Last month, I started telling you all about Effectuation with its first principle: “The Bird-in-hand principle“. But there is more to effectuation than a simple but innovative way to make dinner… Since that first post, I completed and passed the MOOC exam (yay me!) so I’m “officially” good to tell you more about this theory.
There are five principles to effectuation, each of which I will try to illustrate with one of my favorite entrepreneur’s story: Miss Gabrielle “Coco” Chanel. Today, let’s talk about the idea of affordable loss.
The Affordable Loss Principle
I’m sure you’ve heard before: “you need to love taking risks to become an entrepreneur”, or “I’m going to take a gamble but in five years, I will have tripled my revenues” (typical mistake made by many wanabee-entrepreneurs). There are two ways to look at risk taking:
The classic way:
Put it all on the table and focus on what the future (potentially) has in store for us. Make 5-years forecast income statements to feel better about what we’re investing.
The effectuation way:
Invest only what you can afford to loose. Don’t look into what you could be getting, but make sure that you’re not putting on the table more than what you would allow yourself to be losing. Live in the present and not in the future, in the real-life and not in Excel spreadsheets; and be smart about money.

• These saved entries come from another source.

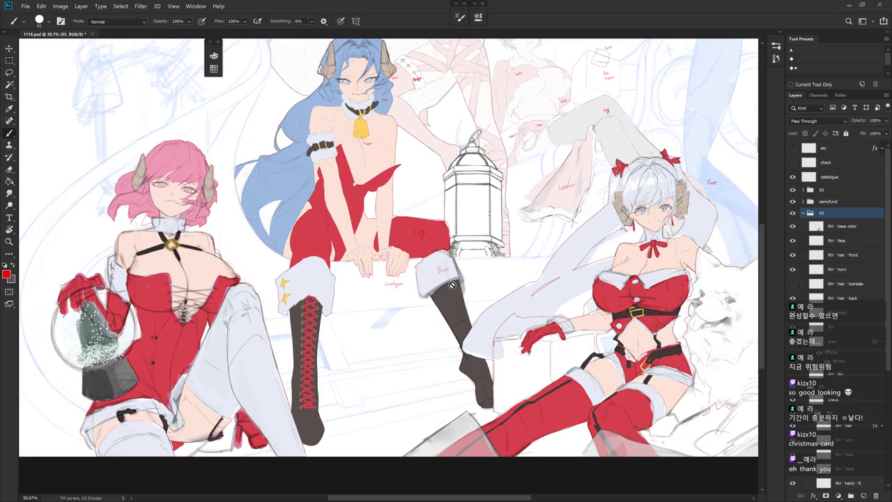
{"action": "left_click", "coordinate": [803, 213]}
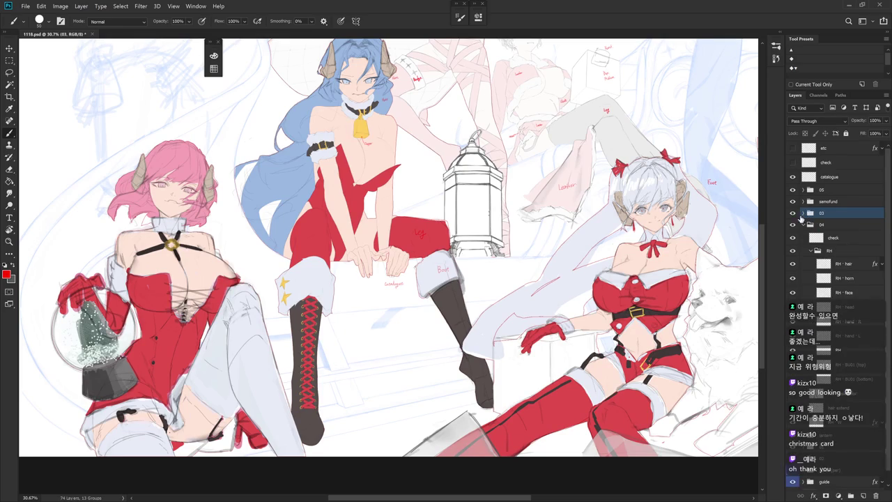
{"action": "left_click", "coordinate": [793, 213]}
{"action": "left_click_drag", "start_coordinate": [520, 377], "coordinate": [531, 345]}
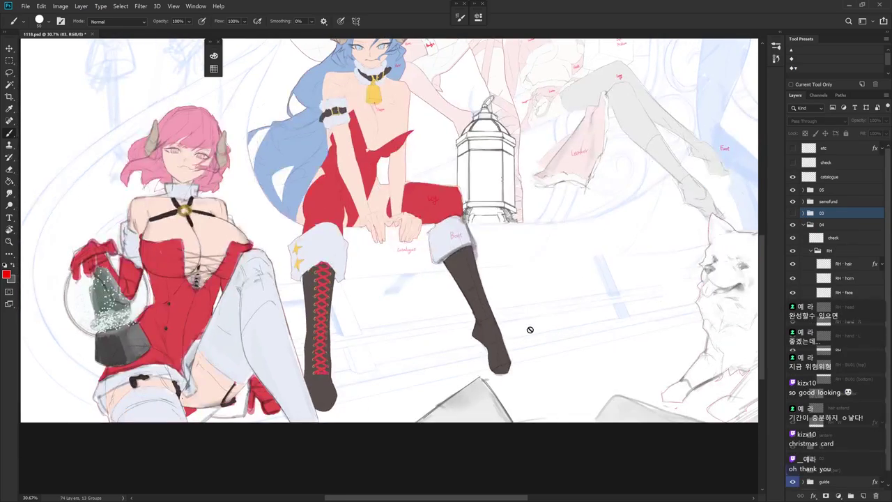
{"action": "left_click", "coordinate": [793, 213]}
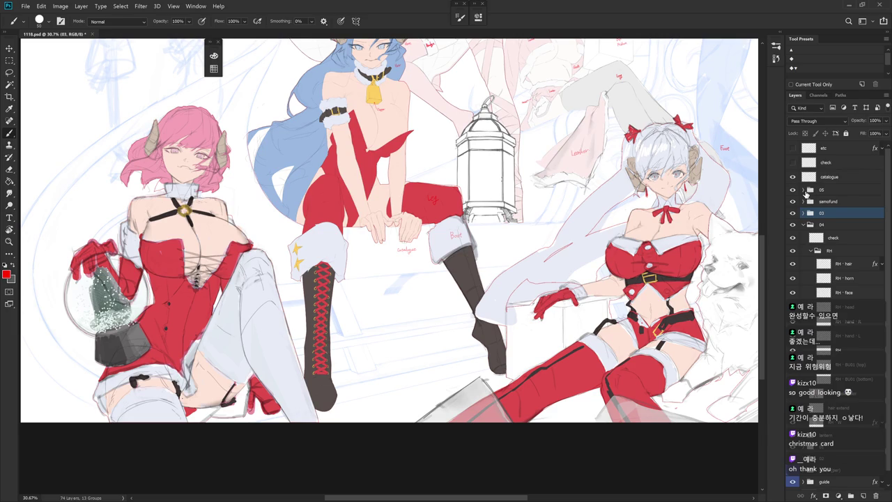
{"action": "mouse_move", "coordinate": [659, 310]}
{"action": "left_mouse_down"}
{"action": "mouse_move", "coordinate": [603, 348]}
{"action": "mouse_move", "coordinate": [624, 354]}
{"action": "left_mouse_up"}
{"action": "key", "text": "ctrl+comma"}
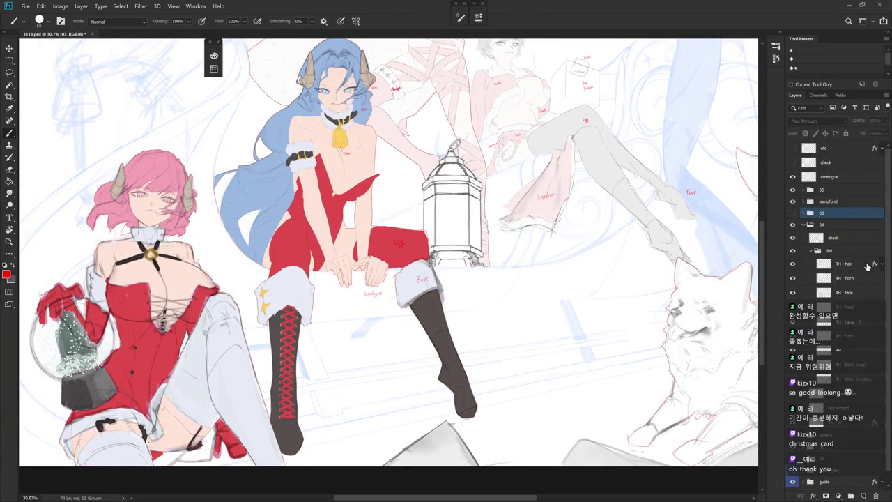
Step: Select the RH - hand - L layer and zoom in on the blue-haired girl's hands
{"action": "scroll", "coordinate": [890, 315], "scroll_direction": "down", "scroll_amount": 1}
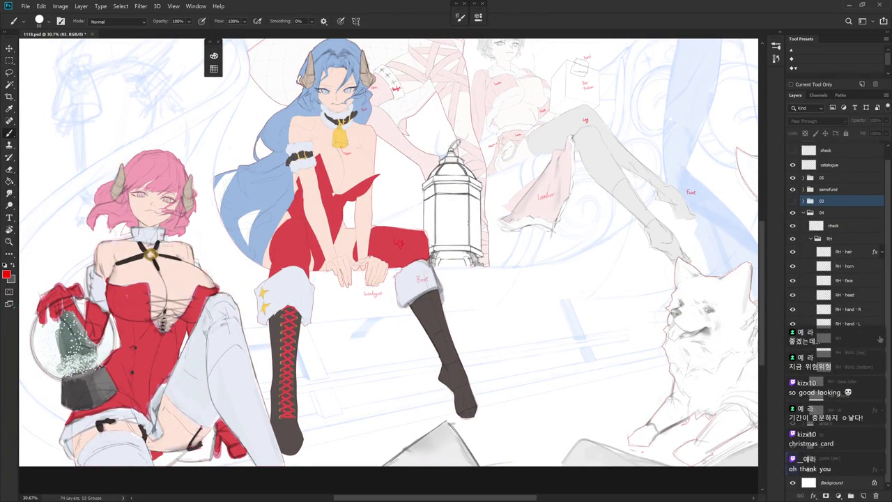
{"action": "left_click", "coordinate": [840, 324]}
{"action": "left_click_drag", "start_coordinate": [488, 348], "coordinate": [592, 336]}
{"action": "mouse_move", "coordinate": [471, 269]}
{"action": "left_mouse_down"}
{"action": "mouse_move", "coordinate": [494, 264]}
{"action": "mouse_move", "coordinate": [494, 290]}
{"action": "left_mouse_up"}
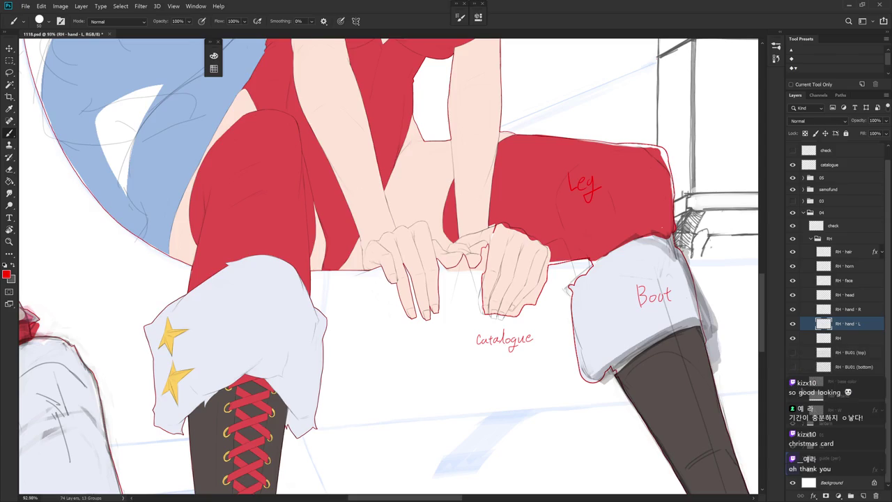
Step: On the RH - W layer, fill lassoed areas near the fingers to trim the white backing
{"action": "key", "text": "ctrl+comma"}
{"action": "left_click", "coordinate": [602, 343], "text": "ctrl"}
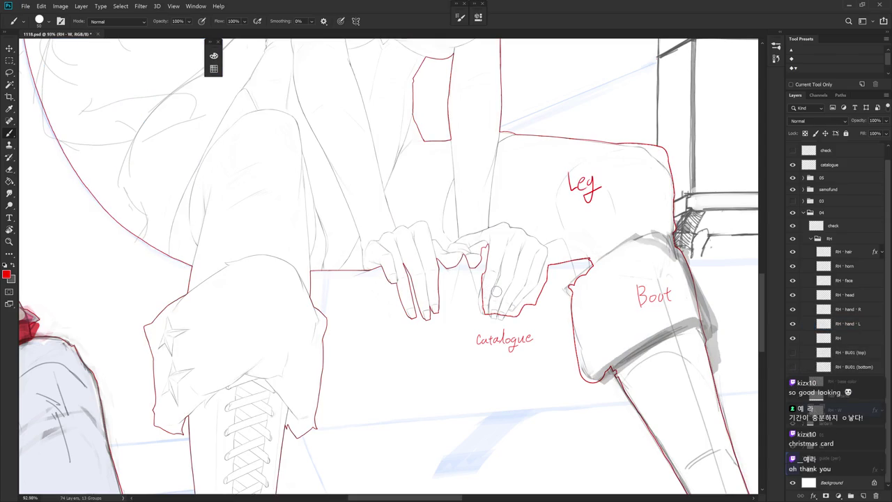
{"action": "left_click_drag", "start_coordinate": [486, 248], "coordinate": [508, 238]}
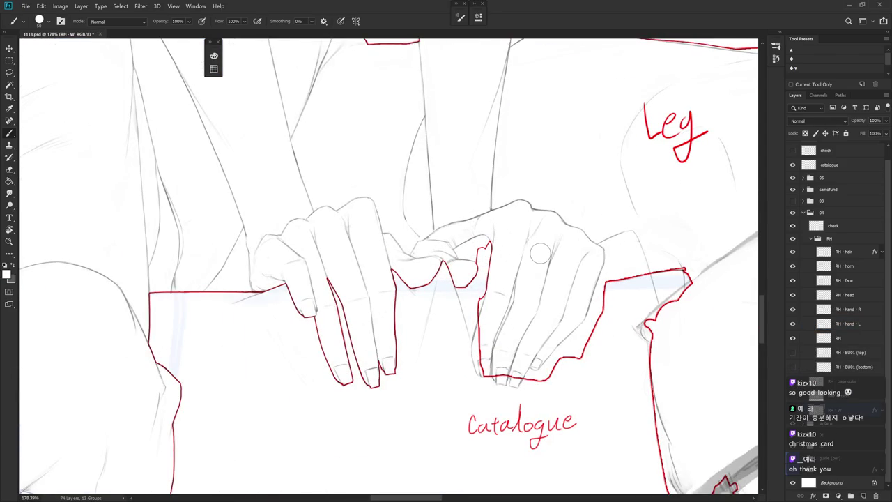
{"action": "key", "text": "l"}
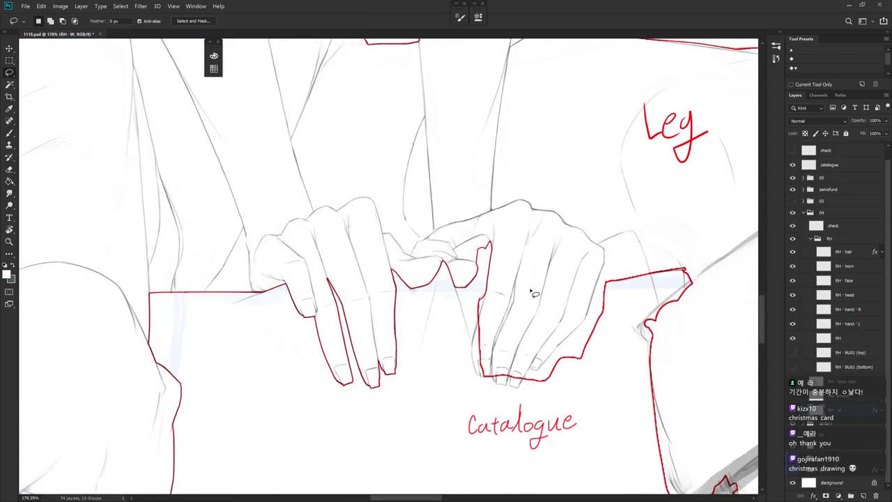
{"action": "mouse_move", "coordinate": [491, 254]}
{"action": "left_mouse_down"}
{"action": "mouse_move", "coordinate": [457, 282]}
{"action": "mouse_move", "coordinate": [490, 267]}
{"action": "mouse_move", "coordinate": [460, 278]}
{"action": "mouse_move", "coordinate": [474, 258]}
{"action": "mouse_move", "coordinate": [489, 267]}
{"action": "left_mouse_up"}
{"action": "key", "text": "alt+BackSpace"}
{"action": "key", "text": "ctrl+d"}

Never buy new what can be bought second-hand. Never buy what you can lease. Never lease what you can rent. Never rent what you can borrow. Never borrow what you can salvage.
—Ian C. MacMillan, professor of entrepreneurship at Wharton’s Snider Entrepreneurial Center
The story to prove it
Still think you need to invest thousands of dollars to get started and start looking at what tomorrow would be like? Let me serve you a (very indulging) spoon of “romanced-reality” and take a couple of hours to watch Coco Before Chanel.